| To do |
From the records below, take each line where the string "stains" shows up and copy it.

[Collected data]
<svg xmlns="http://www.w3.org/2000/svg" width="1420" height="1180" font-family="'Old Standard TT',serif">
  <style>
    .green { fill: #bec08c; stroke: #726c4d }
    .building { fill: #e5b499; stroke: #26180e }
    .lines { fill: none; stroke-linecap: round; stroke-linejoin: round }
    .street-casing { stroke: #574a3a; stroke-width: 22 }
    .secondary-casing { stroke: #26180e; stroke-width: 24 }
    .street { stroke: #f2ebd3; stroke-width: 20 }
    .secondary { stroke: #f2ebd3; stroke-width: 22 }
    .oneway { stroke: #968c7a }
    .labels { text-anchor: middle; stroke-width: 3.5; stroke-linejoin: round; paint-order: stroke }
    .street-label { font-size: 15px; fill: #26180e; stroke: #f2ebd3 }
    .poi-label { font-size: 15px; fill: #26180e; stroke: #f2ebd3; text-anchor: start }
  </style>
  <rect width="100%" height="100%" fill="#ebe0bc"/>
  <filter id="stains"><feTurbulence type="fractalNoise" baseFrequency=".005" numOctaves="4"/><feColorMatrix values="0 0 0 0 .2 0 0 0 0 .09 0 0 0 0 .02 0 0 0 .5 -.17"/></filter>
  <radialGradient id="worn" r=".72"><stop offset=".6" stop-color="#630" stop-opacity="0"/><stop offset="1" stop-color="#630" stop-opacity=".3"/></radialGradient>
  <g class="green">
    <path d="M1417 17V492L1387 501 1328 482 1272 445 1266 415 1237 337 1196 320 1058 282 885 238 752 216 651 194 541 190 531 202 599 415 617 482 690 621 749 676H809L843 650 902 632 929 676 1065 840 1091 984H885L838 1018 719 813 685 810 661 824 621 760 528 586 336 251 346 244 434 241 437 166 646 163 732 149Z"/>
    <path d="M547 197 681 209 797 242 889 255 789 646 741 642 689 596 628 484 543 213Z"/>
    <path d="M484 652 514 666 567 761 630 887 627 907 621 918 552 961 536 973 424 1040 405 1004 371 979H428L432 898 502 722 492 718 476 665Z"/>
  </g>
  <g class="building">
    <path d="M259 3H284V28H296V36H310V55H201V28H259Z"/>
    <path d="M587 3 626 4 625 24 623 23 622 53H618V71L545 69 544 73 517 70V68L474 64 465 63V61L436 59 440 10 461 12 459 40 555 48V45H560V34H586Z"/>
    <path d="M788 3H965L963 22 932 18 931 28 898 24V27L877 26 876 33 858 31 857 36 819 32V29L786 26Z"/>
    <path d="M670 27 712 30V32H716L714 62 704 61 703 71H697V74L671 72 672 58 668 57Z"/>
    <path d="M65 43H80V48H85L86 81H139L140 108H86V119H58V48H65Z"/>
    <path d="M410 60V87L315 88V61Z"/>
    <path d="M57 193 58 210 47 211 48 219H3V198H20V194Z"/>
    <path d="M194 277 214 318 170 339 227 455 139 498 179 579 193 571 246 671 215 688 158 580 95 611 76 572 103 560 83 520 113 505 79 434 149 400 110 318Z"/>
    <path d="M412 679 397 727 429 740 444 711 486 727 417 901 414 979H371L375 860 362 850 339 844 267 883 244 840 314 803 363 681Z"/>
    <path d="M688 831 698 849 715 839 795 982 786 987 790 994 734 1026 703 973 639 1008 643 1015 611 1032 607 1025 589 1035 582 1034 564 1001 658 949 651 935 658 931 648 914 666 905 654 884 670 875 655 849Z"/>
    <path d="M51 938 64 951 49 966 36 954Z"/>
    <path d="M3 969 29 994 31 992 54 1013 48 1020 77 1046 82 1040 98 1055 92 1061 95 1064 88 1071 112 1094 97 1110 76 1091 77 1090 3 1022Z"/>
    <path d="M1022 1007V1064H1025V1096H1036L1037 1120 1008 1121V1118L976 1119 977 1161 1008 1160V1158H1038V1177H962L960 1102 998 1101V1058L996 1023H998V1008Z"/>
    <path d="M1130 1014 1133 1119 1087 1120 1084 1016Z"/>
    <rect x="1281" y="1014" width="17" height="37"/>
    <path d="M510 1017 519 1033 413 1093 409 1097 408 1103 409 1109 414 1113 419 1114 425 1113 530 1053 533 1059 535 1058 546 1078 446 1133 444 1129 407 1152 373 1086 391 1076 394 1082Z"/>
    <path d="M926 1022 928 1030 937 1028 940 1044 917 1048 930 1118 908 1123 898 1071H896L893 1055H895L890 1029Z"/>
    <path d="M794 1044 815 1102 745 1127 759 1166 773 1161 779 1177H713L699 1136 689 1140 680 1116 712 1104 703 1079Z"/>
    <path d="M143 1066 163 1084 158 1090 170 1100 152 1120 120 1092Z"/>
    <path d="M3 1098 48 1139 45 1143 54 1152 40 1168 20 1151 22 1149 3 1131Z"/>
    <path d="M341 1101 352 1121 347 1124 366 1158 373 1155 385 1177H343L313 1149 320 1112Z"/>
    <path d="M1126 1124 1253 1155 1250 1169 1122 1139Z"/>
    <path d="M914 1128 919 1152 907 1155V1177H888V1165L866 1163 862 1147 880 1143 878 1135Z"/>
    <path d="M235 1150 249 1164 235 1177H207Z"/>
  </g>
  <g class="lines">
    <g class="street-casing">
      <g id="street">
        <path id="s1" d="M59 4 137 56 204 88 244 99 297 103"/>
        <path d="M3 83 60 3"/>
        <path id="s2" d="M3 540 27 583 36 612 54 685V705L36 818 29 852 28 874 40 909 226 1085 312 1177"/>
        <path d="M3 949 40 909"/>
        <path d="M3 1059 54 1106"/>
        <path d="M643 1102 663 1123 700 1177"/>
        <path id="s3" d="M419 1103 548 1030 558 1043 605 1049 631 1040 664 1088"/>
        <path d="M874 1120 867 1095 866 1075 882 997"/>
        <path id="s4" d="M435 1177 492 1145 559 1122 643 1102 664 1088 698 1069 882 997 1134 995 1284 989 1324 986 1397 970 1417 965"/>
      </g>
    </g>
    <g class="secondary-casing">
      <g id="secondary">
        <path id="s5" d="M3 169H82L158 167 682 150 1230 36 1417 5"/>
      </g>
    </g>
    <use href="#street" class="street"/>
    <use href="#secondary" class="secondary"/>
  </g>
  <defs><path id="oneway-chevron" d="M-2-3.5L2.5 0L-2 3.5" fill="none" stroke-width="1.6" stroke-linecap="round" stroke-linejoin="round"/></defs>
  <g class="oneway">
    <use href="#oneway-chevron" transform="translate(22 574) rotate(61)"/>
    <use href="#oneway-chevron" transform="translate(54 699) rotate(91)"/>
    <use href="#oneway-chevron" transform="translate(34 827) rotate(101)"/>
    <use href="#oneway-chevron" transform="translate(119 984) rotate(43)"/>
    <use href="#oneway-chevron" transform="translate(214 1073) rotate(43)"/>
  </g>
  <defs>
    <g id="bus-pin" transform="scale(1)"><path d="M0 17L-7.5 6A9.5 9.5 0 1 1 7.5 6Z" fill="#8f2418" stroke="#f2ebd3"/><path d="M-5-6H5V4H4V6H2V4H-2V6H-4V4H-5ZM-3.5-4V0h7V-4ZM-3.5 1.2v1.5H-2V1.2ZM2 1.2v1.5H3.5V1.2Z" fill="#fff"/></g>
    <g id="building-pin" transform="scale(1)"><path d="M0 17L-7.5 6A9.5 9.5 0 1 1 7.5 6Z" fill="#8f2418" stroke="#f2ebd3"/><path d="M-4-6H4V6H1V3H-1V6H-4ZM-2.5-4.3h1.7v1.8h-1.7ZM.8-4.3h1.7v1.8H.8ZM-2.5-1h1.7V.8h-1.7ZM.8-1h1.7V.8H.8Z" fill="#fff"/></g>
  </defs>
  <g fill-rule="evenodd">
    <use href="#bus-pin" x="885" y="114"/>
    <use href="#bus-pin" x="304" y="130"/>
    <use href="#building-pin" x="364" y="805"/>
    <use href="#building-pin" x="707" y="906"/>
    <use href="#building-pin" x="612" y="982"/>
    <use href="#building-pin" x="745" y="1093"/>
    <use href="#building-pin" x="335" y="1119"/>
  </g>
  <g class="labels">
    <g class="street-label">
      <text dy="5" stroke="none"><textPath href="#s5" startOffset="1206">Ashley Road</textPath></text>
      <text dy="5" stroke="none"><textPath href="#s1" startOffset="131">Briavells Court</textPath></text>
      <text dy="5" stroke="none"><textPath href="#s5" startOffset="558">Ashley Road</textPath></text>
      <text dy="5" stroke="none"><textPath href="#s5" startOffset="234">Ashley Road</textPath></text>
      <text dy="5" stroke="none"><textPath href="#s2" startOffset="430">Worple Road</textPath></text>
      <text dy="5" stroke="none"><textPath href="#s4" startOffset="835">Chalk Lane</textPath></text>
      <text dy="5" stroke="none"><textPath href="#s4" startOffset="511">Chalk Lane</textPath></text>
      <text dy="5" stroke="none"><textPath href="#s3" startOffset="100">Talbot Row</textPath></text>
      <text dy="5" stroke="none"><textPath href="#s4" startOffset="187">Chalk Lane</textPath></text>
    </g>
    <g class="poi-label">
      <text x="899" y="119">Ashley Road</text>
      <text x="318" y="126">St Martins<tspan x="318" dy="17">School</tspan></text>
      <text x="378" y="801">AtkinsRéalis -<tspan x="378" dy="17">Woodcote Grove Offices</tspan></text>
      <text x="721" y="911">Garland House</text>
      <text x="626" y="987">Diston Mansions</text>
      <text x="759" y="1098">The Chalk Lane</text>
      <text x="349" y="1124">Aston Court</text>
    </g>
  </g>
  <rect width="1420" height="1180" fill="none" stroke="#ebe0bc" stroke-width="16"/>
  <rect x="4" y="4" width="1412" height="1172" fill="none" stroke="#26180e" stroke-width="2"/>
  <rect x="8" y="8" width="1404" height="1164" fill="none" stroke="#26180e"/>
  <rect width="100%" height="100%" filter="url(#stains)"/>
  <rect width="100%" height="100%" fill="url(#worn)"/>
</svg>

| Response |
  <filter id="stains"><feTurbulence type="fractalNoise" baseFrequency=".005" numOctaves="4"/><feColorMatrix values="0 0 0 0 .2 0 0 0 0 .09 0 0 0 0 .02 0 0 0 .5 -.17"/></filter>
  <rect width="100%" height="100%" filter="url(#stains)"/>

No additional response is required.